## What you need to do
Swap every "chart" for "graph" in the records, starting with the line that contains "Count the number of categories in the chart." and going on through the line that contains "Reading left to right, read". Leave everything else unchanged, and leave the pictures out of your answer.

(Stored entries)
********

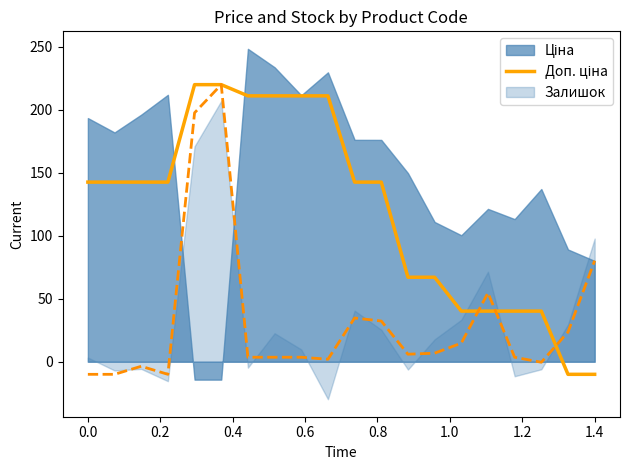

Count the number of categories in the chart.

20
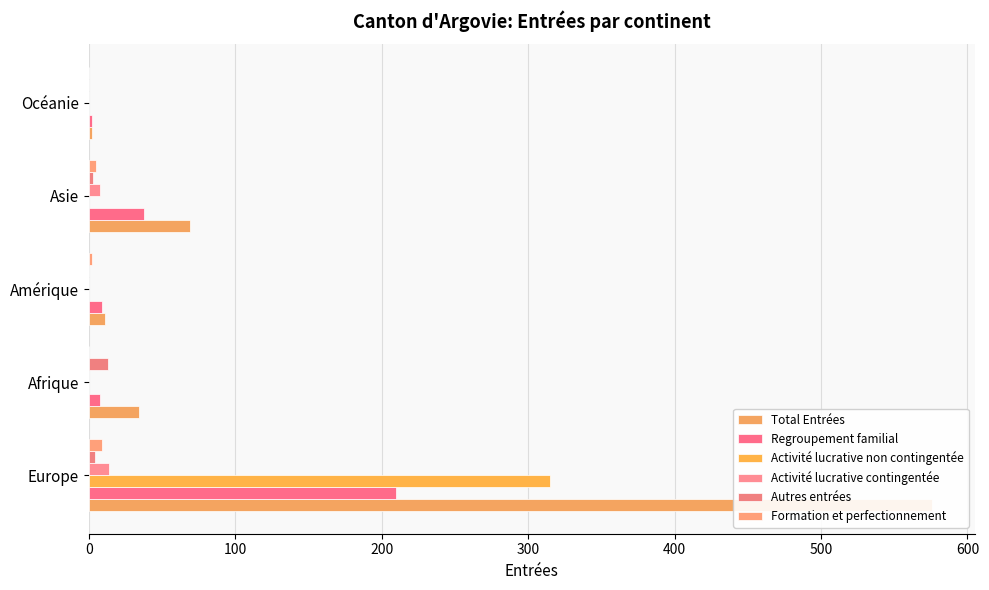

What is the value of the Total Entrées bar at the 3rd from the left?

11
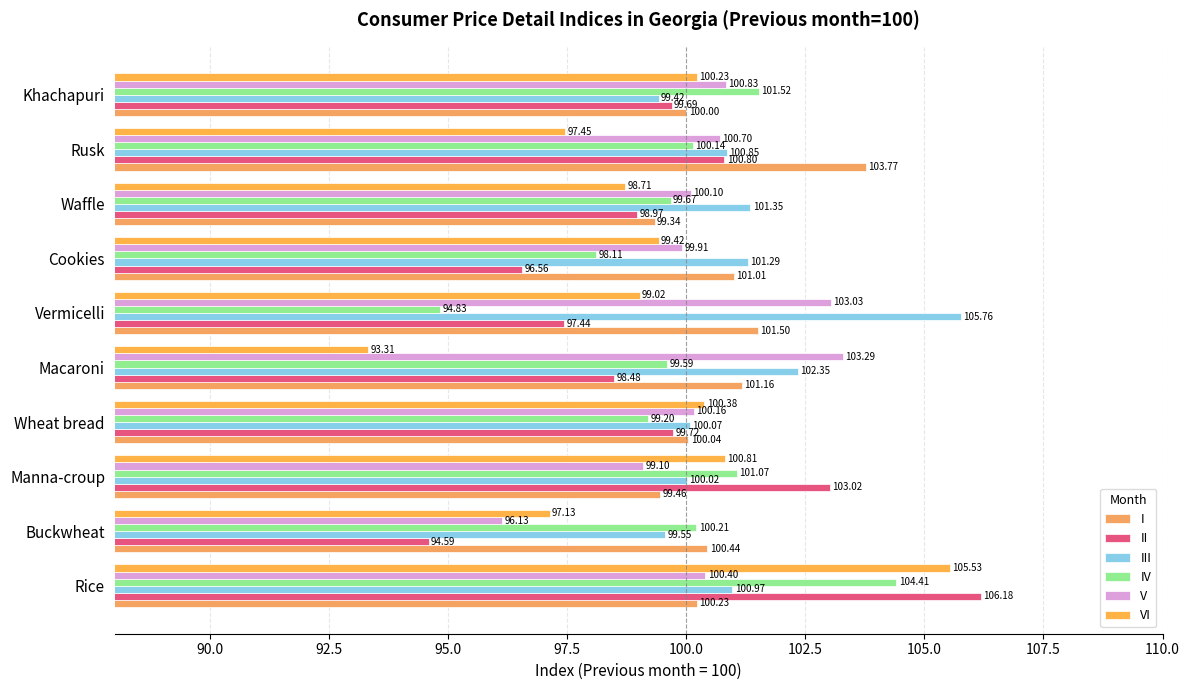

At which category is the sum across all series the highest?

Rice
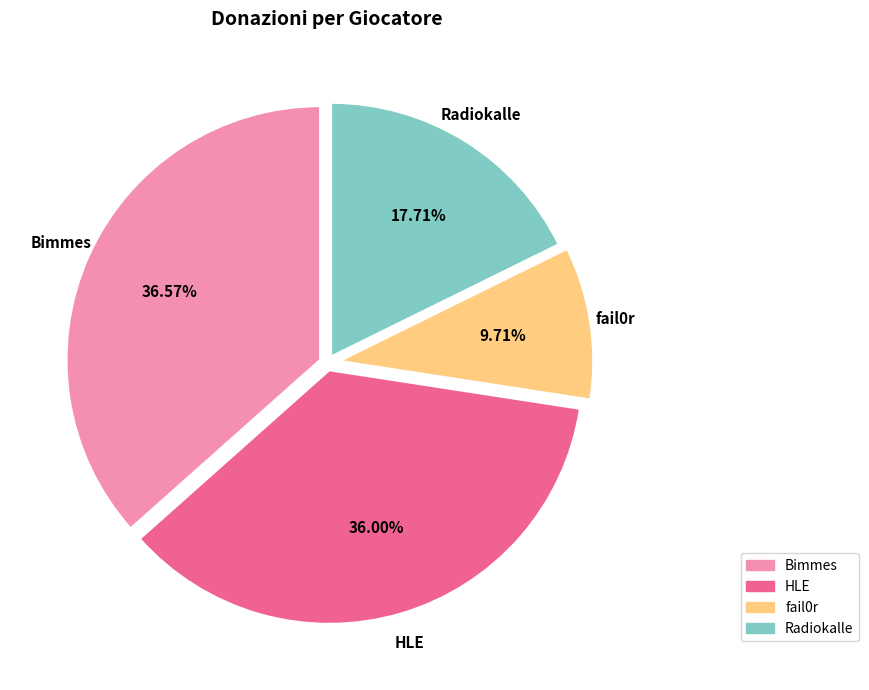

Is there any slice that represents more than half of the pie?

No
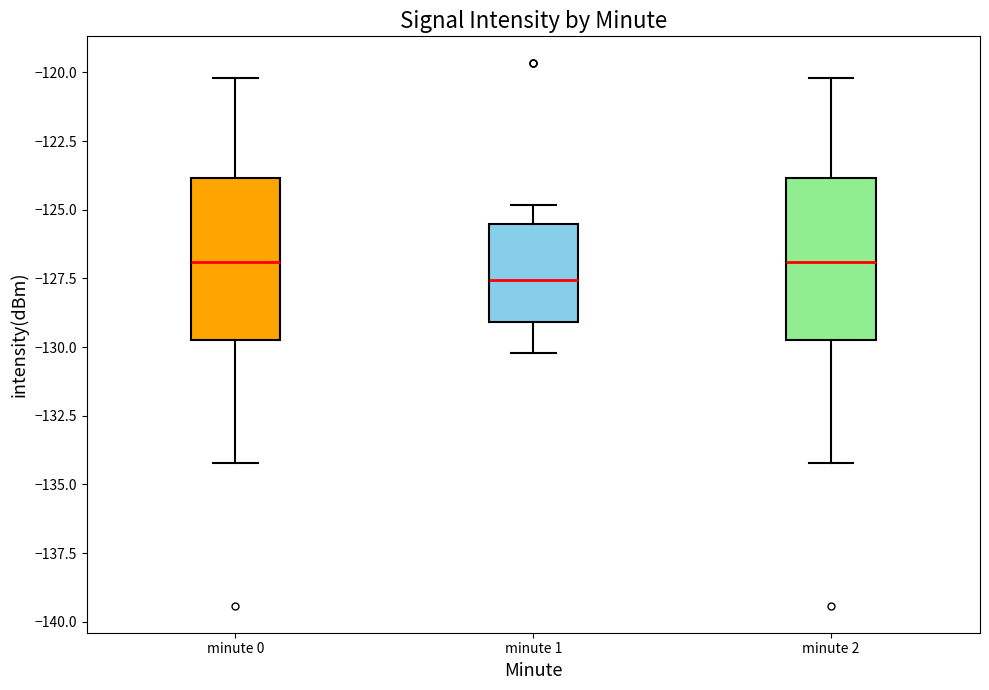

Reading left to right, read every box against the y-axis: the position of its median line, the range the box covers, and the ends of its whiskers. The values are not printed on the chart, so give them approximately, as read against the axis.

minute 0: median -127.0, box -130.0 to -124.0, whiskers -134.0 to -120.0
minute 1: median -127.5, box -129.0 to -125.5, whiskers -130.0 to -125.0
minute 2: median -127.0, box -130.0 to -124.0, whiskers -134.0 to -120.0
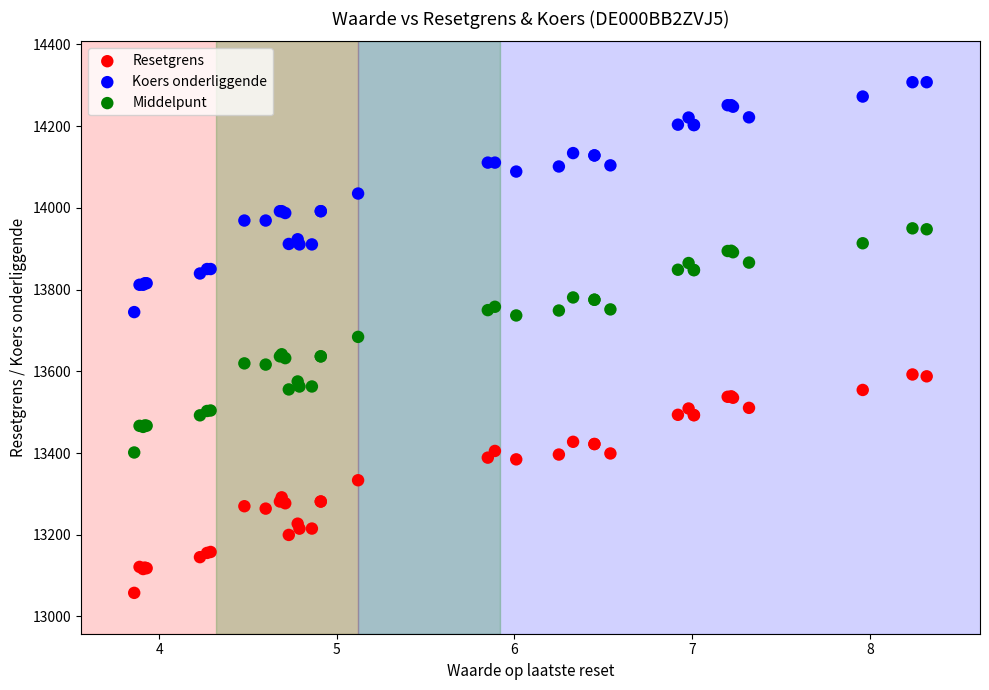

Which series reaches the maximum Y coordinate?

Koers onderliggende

********

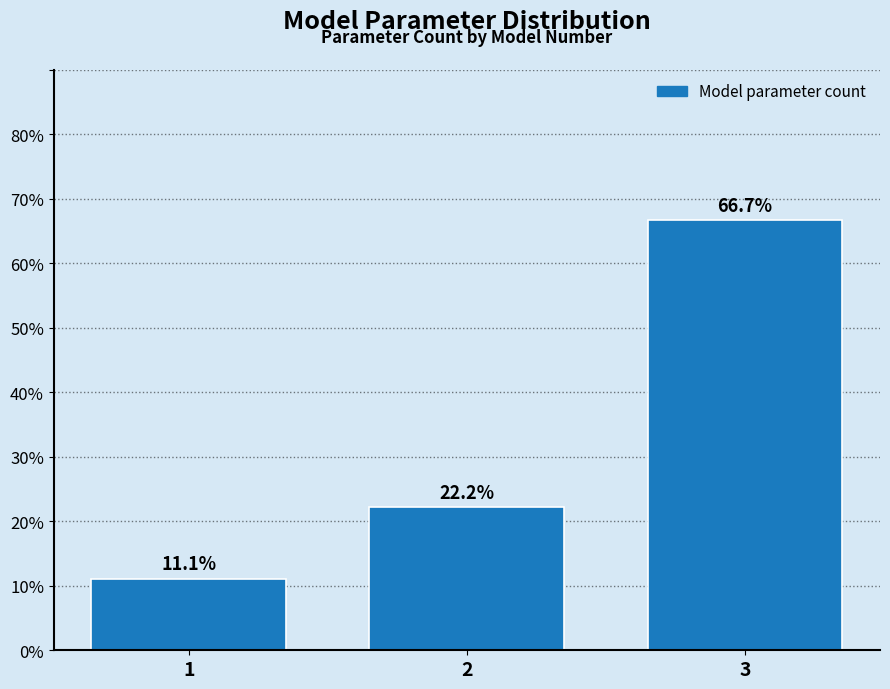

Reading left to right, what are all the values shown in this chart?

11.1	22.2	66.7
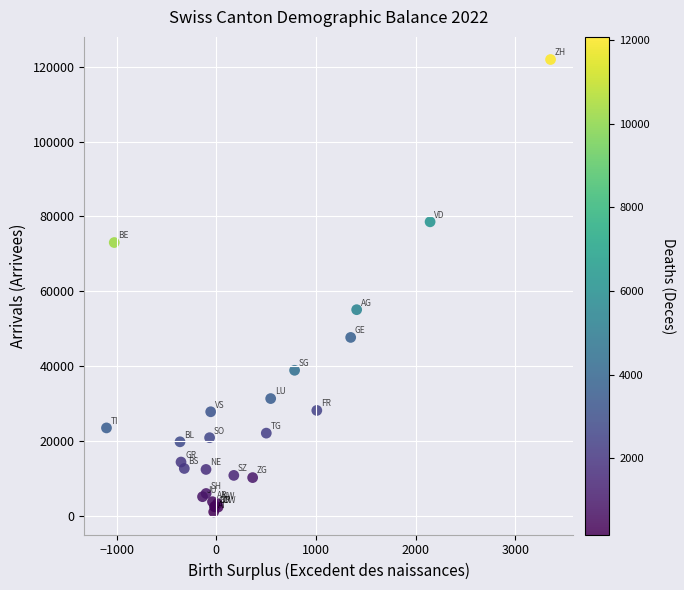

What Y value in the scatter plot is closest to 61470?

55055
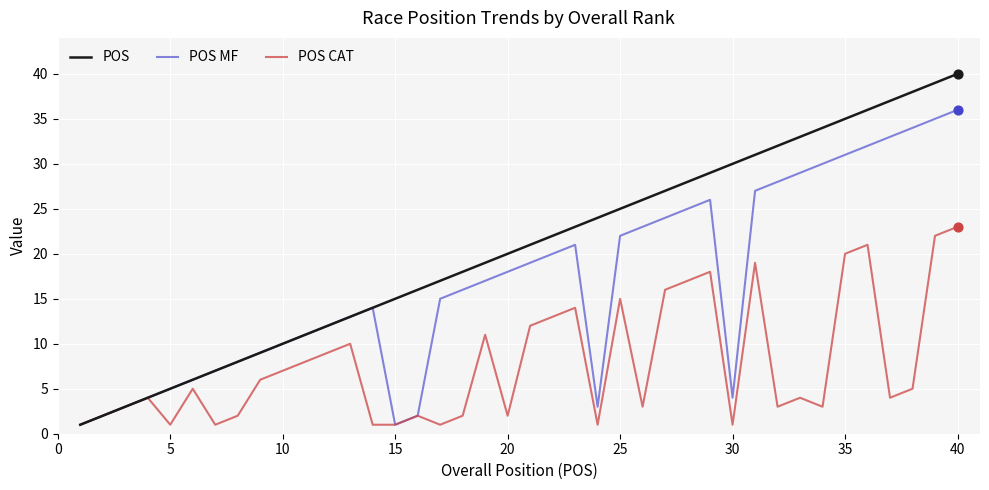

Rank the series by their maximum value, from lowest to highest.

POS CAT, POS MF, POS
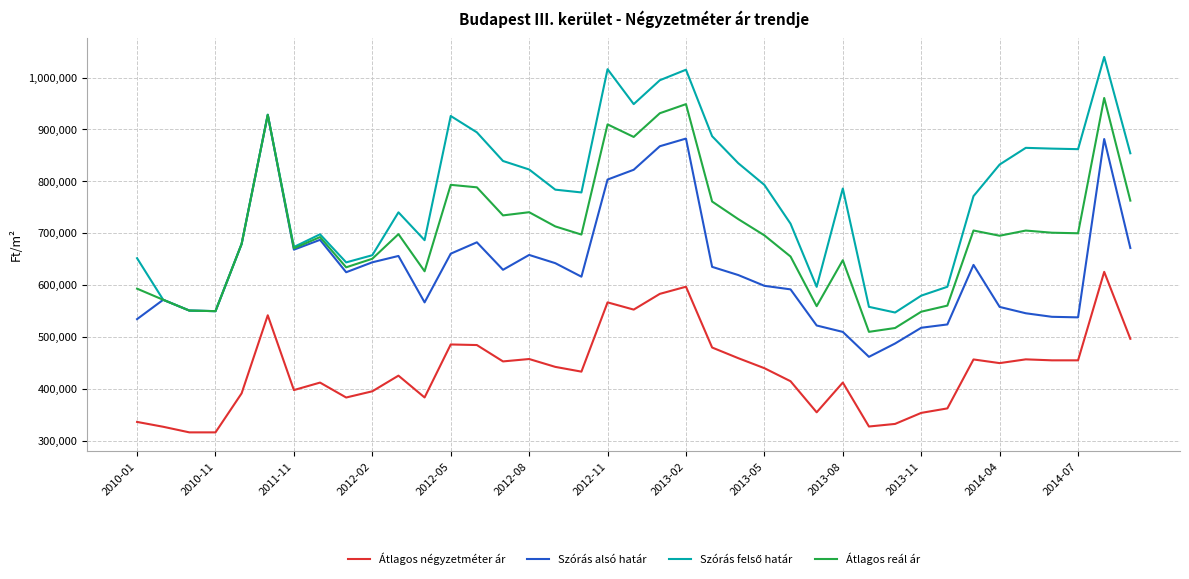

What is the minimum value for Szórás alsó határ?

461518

********

## Response for this exercise
Count the number of categories in the graph.

20

What is the value of the Total Entrées bar at the 3rd from the left?

11

At which category is the sum across all series the highest?

Rice

Is there any slice that represents more than half of the pie?

No

Reading left to right, read every box against the y-axis: the position of its median line, the range the box covers, and the ends of its whiskers. The values are not printed on the graph, so give them approximately, as read against the axis.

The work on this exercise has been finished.